Centrais Eletricas Brasileiras SA Stock Downgraded (EBR.B)
NEW YORK (TheStreet) -- Centrais Eletricas Brasileiras (NYSE:EBR.B) has been downgraded by TheStreet Ratings from buy to hold. The company's strengths can be seen in multiple areas, such as its impressive record of earnings per share growth, compelling growth in net income and largely solid financial position with reasonable debt levels by most measures. However, as a counter to these strengths, we also find weaknesses including weak operating cash flow, poor profit margins and a generally disappointing performance in the stock itself. Highlights from the ratings report include:
- ELETROBRAS-CENTR ELETR BRAS reported significant earnings per share improvement in the most recent quarter compared to the same quarter a year ago. The company has demonstrated a pattern of positive earnings per share growth over the past year. We feel that this trend should continue. This trend suggests that the performance of the business is improving. During the past fiscal year, ELETROBRAS-CENTR ELETR BRAS turned its bottom line around by earning $0.77 versus -$0.83 in the prior year. This year, the market expects an improvement in earnings ($2.74 versus $0.77).

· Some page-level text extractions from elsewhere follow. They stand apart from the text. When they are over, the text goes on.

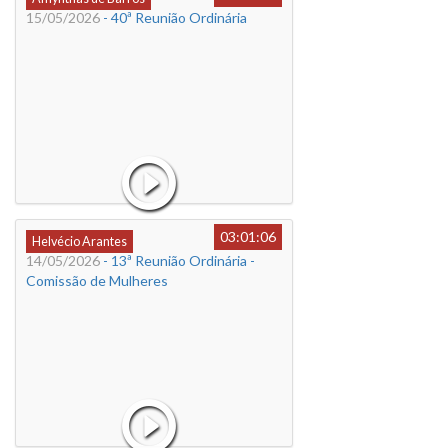
15/05/2026
- 40ª Reunião Ordinária
03:01:06
Helvécio Arantes
14/05/2026
- 13ª Reunião Ordinária -
Comissão de Mulheres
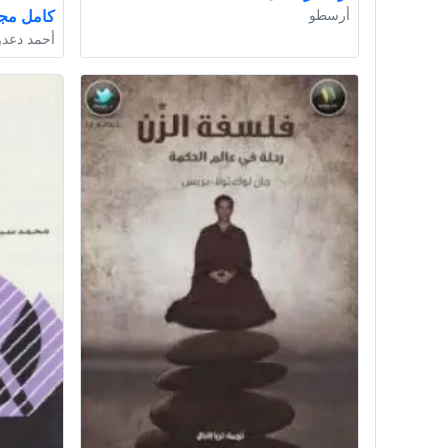
أرسطو
كامل مجا
أحمد دعد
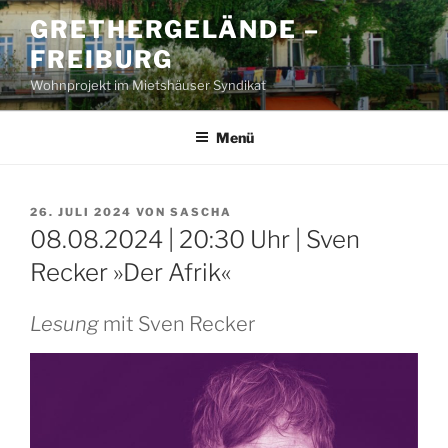
Zum
GRETHERGELÄNDE –
Inhalt
FREIBURG
springen
Wohnprojekt im Mietshäuser Syndikat
Menü
VERÖFFENTLICHT
26. JULI 2024
VON
SASCHA
AM
08.08.2024 | 20:30 Uhr | Sven
Recker »Der Afrik«
Lesung
mit Sven Recker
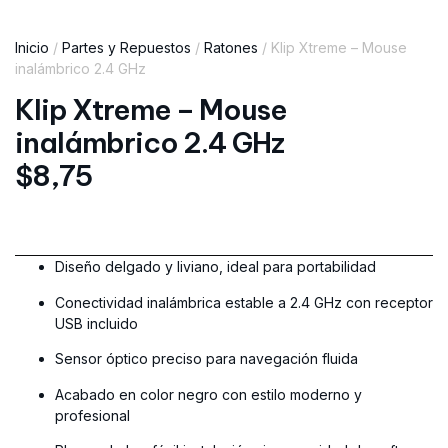
Inicio
/
Partes y Repuestos
/
Ratones
/ Klip Xtreme – Mouse
inalámbrico 2.4 GHz
Klip Xtreme – Mouse
inalámbrico 2.4 GHz
$
8,75
Diseño delgado y liviano, ideal para portabilidad
Conectividad inalámbrica estable a 2.4 GHz con receptor
USB incluido
Sensor óptico preciso para navegación fluida
Acabado en color negro con estilo moderno y
profesional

- The net income growth from the same quarter one year ago has significantly exceeded that of the S&P 500 and the Electric Utilities industry. The net income increased by 402.0% when compared to the same quarter one year prior, rising from $136.41 million to $684.73 million.

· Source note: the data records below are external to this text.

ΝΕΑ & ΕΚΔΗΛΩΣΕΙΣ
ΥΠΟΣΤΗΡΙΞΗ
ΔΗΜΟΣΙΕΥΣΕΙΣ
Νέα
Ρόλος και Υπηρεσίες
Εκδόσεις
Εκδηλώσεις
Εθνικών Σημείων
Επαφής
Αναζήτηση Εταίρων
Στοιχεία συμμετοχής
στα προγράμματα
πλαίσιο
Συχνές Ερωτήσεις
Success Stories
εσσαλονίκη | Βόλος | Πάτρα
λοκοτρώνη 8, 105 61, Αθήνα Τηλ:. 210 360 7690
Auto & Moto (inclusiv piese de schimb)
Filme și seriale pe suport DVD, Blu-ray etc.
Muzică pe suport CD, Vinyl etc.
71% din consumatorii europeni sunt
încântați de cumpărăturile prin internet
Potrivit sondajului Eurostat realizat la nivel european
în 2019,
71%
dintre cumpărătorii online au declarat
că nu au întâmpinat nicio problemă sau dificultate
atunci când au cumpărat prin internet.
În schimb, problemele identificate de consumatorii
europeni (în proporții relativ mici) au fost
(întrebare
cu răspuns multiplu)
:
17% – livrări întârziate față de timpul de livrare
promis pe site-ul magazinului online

- The revenue fell significantly faster than the industry average of 2.7%. Since the same quarter one year prior, revenues fell by 45.2%. The declining revenue has not hurt the company's bottom line, with increasing earnings per share.

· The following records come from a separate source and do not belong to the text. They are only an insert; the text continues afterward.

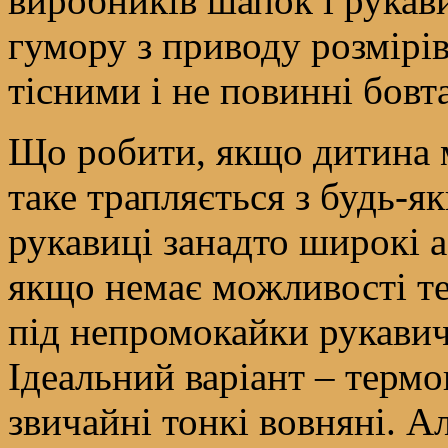
виробників шапок і рукав
гумору з приводу розмірів
тісними і не повинні бовт
Що робити, якщо дитина 
таке трапляється з будь-
рукавиці занадто широкі 
якщо немає можливості те
під непромокайки рукавич
Ідеальний варіант – термо
звичайні тонкі вовняні. 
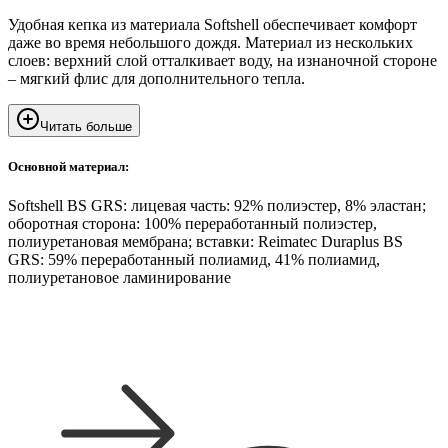
Удобная кепка из материала Softshell обеспечивает комфорт
даже во время небольшого дождя. Материал из нескольких
слоев: верхний слой отталкивает воду, на изнаночной стороне
– мягкий флис для дополнительного тепла.
Читать больше
Основной материал:
Softshell BS GRS: лицевая часть: 92% полиэстер, 8% эластан;
оборотная сторона: 100% переработанный полиэстер,
полиуретановая мембрана; вставки: Reimatec Duraplus BS
GRS: 59% переработанный полиамид, 41% полиамид,
полиуретановое ламинирование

- The gross profit margin for ELETROBRAS-CENTR ELETR BRAS is currently extremely low, coming in at 6.80%. It has decreased significantly from the same period last year. Despite the weak results of the gross profit margin, the net profit margin of 27.60% has significantly outperformed against the industry average.
- Net operating cash flow has significantly decreased to -$2,798.42 million or 229.76% when compared to the same quarter last year. In addition, when comparing to the industry average, the firm's growth rate is much lower.